Clustering will typically convert one instance of an application server to a master controller, then process/distribute requests to multiple instances using such industry standard algorithms as round robin, weighted round robin or least connections. Clustering is similar to load balancing in that it has horizontal scalability, a nearly transparent way to add additional instances of application servers for increased capacity or response time performance. To ensure that an instance is actually available, clustering approaches typically use an ICMP ping check or, sometimes, HTTP or TCP connection checks.
Health and Transparency
For load balancing, ADCs support the same industry algorithms, but have additional, complex number-crunching processes, and check such parameters as per-server CPU and memory utilization, fastest response times, etc. ADCs also support more robust health monitoring than the simple app server clustering solutions. This means they can verify content and do passive monitoring, dispensing with even the low impact of health checks on app server instances.
For applications that require the user to interact with the same server during a session, clustering uses server affinity to get the user there. This is most common during the execution of a process like order entry, where the session is used between pages (requests) to store data needed to close a transaction, like a shopping cart.
For the same situation, ADCs use persistence. Clustering solutions are usually somewhat limited as to the variables they can use, while ADCs can not only use traditional application variables but also get other information from the application or network-based data.

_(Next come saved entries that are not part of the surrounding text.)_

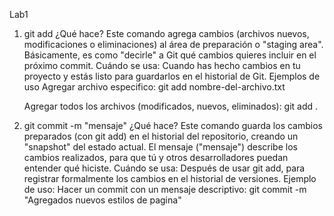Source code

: Lab1 

1.	git add
¿Qué hace?
Este comando agrega cambios (archivos nuevos, modificaciones o eliminaciones) al área de preparación o "staging area".
Básicamente, es como "decirle" a Git qué cambios quieres incluir en el próximo commit.
Cuándo se usa:
Cuando has hecho cambios en tu proyecto y estás listo para guardarlos en el historial de Git.
Ejemplos de uso
Agregar archivo especifico: 
git add nombre-del-archivo.txt

	Agregar todos los archivos (modificados, nuevos, eliminados):
	git add .

2.	git commit -m "mensaje"
¿Qué hace?
Este comando guarda los cambios preparados (con git add) en el historial del repositorio, creando un "snapshot" del estado actual.
El mensaje ("mensaje") describe los cambios realizados, para que tú y otros desarrolladores puedan entender qué hiciste.
Cuándo se usa:
Después de usar git add, para registrar formalmente los cambios en el historial de versiones.
Ejemplo de uso:
Hacer un commit con un mensaje descriptivo:
git commit -m "Agregados nuevos estilos de pagina"
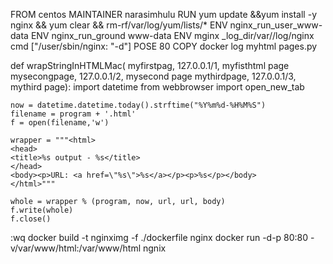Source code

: 
FROM centos 
MAINTAINER narasimhulu
RUN yum update &&yum install -y nginx &&
yum clear &&
rm-rf/var/log/yum/lists/*
ENV nginx_run_user_www-data
ENV nginx_run_ground www-data
ENV mginx _log_dir/var//log/nginx
cmd ["/user/sbin/nginx: "-d"]
POSE 80
COPY
 docker log 
 myhtml pages.py

def wrapStringInHTMLMac( myfirstpag, 127.0.0.1/1, myfisthtml page
                         mysecongpage, 127.0.0.1/2, mysecond page
                         mythirdpage, 127.0.0.1/3, mythird page):
    import datetime
    from webbrowser import open_new_tab

    now = datetime.datetime.today().strftime("%Y%m%d-%H%M%S")
    filename = program + '.html'
    f = open(filename,'w')

    wrapper = """<html>
    <head>
    <title>%s output - %s</title>
    </head>
    <body><p>URL: <a href=\"%s\">%s</a></p><p>%s</p></body>
    </html>"""

    whole = wrapper % (program, now, url, url, body)
    f.write(whole)
    f.close()
:wq
docker build -t nginximg -f ./dockerfile nginx
docker run -d-p 80:80 -v/var/www/html:/var/www/html ngnix
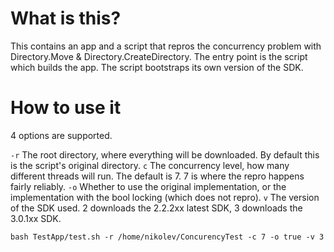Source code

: # What is this? 

This contains an app and a script that repros the concurrency problem with Directory.Move & Directory.CreateDirectory.
The entry point is the script which builds the app. The script bootstraps its own version of the SDK.

# How to use it

4 options are supported. 

`-r` The root directory, where everything will be downloaded. By default this is the script's original directory.
`c` The concurrency level, how many different threads will run. The default is 7. 7 is where the repro happens fairly reliably.
`-o` Whether to use the original implementation, or the implementation with the bool locking (which does not repro).
`v` The version of the SDK used. 2 downloads the 2.2.2xx latest SDK, 3 downloads the 3.0.1xx SDK.

`bash TestApp/test.sh -r /home/nikolev/ConcurencyTest -c 7 -o true -v 3`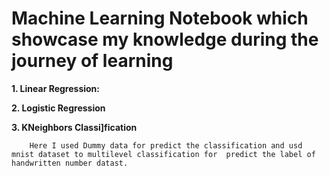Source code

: # **Machine Learning Notebook which showcase my knowledge during the journey of learning**

**1. Linear Regression:**

**2. Logistic Regression**

**3. KNeighbors Classi]fication**

        Here I used Dummy data for predict the classification and usd mnist dataset to multilevel classification for  predict the label of handwritten number datast. 
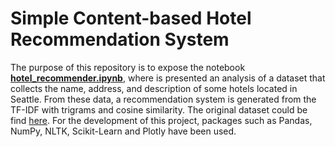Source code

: # Simple Content-based Hotel Recommendation System

The purpose of this repository is to expose the notebook [**hotel_recommender.ipynb**](hotels_recommender.ipynb), where is presented an analysis of a dataset that collects the name, address, and description of some hotels located in Seattle. From these data, a recommendation system is generated from the TF-IDF with trigrams and cosine similarity. The original dataset could be find [here](https://github.com/susanli2016/NLP-with-Python/blob/master/data/Seattle_Hotels_dirty.csv). For the development of this project, packages such as Pandas, NumPy, NLTK, Scikit-Learn and Plotly have been used.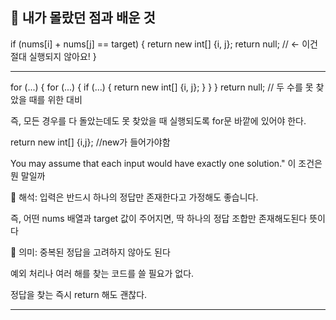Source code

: ## 🤯 내가 몰랐던 점과 배운 것

if (nums[i] + nums[j] == target) {
    return new int[] {i, j};
    return null; // ← 이건 절대 실행되지 않아요!
}

----

for (...) {
    for (...) {
        if (...) {
            return new int[] {i, j};
        }
    }
}
return null; // 두 수를 못 찾았을 때를 위한 대비

즉, 모든 경우를 다 돌았는데도 못 찾았을 때 실행되도록 for문 바깥에 있어야 한다.



return new int[] {i,j}; //new가 들어가야함



You may assume that each input would have exactly one solution." 이 조건은 뭔 말일까

📘 해석:
입력은 반드시 하나의 정답만 존재한다고 가정해도 좋습니다.

즉, 어떤 nums 배열과 target 값이 주어지면,
딱 하나의 정답 조합만 존재해도된다 뜻이다

🧠 의미:
중복된 정답을 고려하지 않아도 된다

예외 처리나 여러 해를 찾는 코드를 쓸 필요가 없다.

정답을 찾는 즉시 return 해도 괜찮다.

----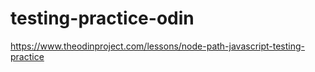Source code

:# testing-practice-odin
https://www.theodinproject.com/lessons/node-path-javascript-testing-practice
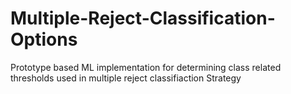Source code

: # Multiple-Reject-Classification-Options
Prototype based ML implementation for determining class related thresholds used in multiple reject classifiaction Strategy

More than a few clustering solutions need node-agents deployed on each instance of an application server that is "clustered" by a controller. It may not be a burden as far as deploying and managing it, since it is often in place, but it is still means more processes running on the servers and consuming memory and CPU resources. Of course, it also adds another possible failure point to the data path. Since ADCs need no server-side components, they remain completely transparent.